Recuit, train teachers better for higher scores.
Alan Tudge, The Australian, 22 June, 2021
When asked why Singapore has such astounding success in school education, the Singaporean high commissioner’s response to me was crystal clear: “It boils down to the human capital you recruit.”
Singapore recruits its teachers exclusively from the top 10 per cent of applicants and trains them at a single, highly regarded institution with a sole focus on making them ready to teach.
Australia used to sit alongside Singapore in the top performing nations in education outcomes, but in the past 20 years Singapore has improved its standards while Australia has gone backwards.

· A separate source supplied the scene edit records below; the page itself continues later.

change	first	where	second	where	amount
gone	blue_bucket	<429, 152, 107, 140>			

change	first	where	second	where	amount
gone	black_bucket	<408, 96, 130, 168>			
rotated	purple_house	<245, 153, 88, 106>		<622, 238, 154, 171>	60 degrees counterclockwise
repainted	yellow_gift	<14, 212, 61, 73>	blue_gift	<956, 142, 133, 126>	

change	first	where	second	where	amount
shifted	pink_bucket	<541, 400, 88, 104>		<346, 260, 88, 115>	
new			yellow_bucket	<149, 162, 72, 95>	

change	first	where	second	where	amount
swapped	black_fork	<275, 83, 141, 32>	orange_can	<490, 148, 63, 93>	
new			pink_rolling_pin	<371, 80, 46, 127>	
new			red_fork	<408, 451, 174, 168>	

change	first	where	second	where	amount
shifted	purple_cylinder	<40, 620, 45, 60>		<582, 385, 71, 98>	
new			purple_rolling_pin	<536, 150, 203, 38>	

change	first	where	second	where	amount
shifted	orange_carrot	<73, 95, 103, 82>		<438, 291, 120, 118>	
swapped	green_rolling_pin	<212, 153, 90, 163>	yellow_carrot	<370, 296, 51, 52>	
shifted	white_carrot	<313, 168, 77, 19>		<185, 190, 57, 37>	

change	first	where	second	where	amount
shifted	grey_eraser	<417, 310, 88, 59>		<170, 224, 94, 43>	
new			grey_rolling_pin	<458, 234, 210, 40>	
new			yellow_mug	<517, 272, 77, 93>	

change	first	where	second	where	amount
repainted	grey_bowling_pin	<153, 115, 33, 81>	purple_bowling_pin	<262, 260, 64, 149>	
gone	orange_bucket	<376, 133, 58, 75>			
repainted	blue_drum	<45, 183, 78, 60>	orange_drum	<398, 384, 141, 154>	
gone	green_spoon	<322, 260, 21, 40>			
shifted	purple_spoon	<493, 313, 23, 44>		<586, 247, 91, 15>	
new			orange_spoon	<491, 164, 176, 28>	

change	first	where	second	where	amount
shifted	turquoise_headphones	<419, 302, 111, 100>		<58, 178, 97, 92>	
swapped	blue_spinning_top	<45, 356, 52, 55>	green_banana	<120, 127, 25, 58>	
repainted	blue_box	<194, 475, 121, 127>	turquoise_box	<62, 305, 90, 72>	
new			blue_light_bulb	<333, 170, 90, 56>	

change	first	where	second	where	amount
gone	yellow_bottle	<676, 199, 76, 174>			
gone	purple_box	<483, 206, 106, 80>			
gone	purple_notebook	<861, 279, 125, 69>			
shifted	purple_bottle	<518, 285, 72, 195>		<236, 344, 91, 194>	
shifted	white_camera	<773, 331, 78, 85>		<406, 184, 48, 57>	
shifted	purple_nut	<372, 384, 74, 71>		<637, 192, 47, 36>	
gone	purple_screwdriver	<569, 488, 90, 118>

We have lost the equivalent of a year’s worth of learning. The average 15-year-old Singaporean student is three years ahead of the average 15-year-old Australian in mathematics and 18 months ahead in reading and science.
So how do we turn this around? Through the human capital we recruit. Recruiting exceptional talent and training them in evidence-based practices are not the only things that lead to higher standards in schools but they are universally regarded as among the most, if not the most, important things.
The Grattan Institute estimates recruiting a higher-achieving teaching workforce would boost the average student’s learning by six to 12 months, almost reversing the two-decade decline.
We are lucky to have some of the most dedicated and hardworking teachers in the world. Every day they change children’s lives. I have nothing but admiration for our teachers, particularly because of how they have handled the challenges thrown at them during the pandemic. But many say they don’t feel well prepared when they enter the classroom, and the number of top-performing students entering teaching has declined by a third in the past 15 years, the biggest drop of any faculty.
Many teacher education faculties have been infected with dogma and teaching fads at the expense of evidence-based practices. The clearest example of this is how students are taught to read.
During the past two decades students in teaching degrees increasingly were told that, rather than learning to decode words using phonics, kids should guess at words based on the pictures they saw and the context. There is no evidence to support this as the most effective method for teaching kids to read.
Indeed, national reading inquiries in the US in 2000, Britain in 2006 and our own in 2005 concluded that decoding (phonics) must be taught systematically along with vocabulary and comprehension. Recent research has reinforced these findings.
Twenty years later, the tide has begun to turn in schools, but phonics still is not universally taught in initial teacher education courses. To La Trobe University’s credit, it started a short course in phonics recently. Almost overnight, 1000 teachers signed up.
This tells me that teachers want to learn best-practice teaching methods. But it is also an indictment on teacher education faculties that they weren’t taught this to begin with.
It is shameful because the people who are most affected by poor teaching practices, particularly in regards to reading, are disadvantaged kids who don’t have the parents at home to fill in the gaps, or children who have reading difficulties such as dyslexia.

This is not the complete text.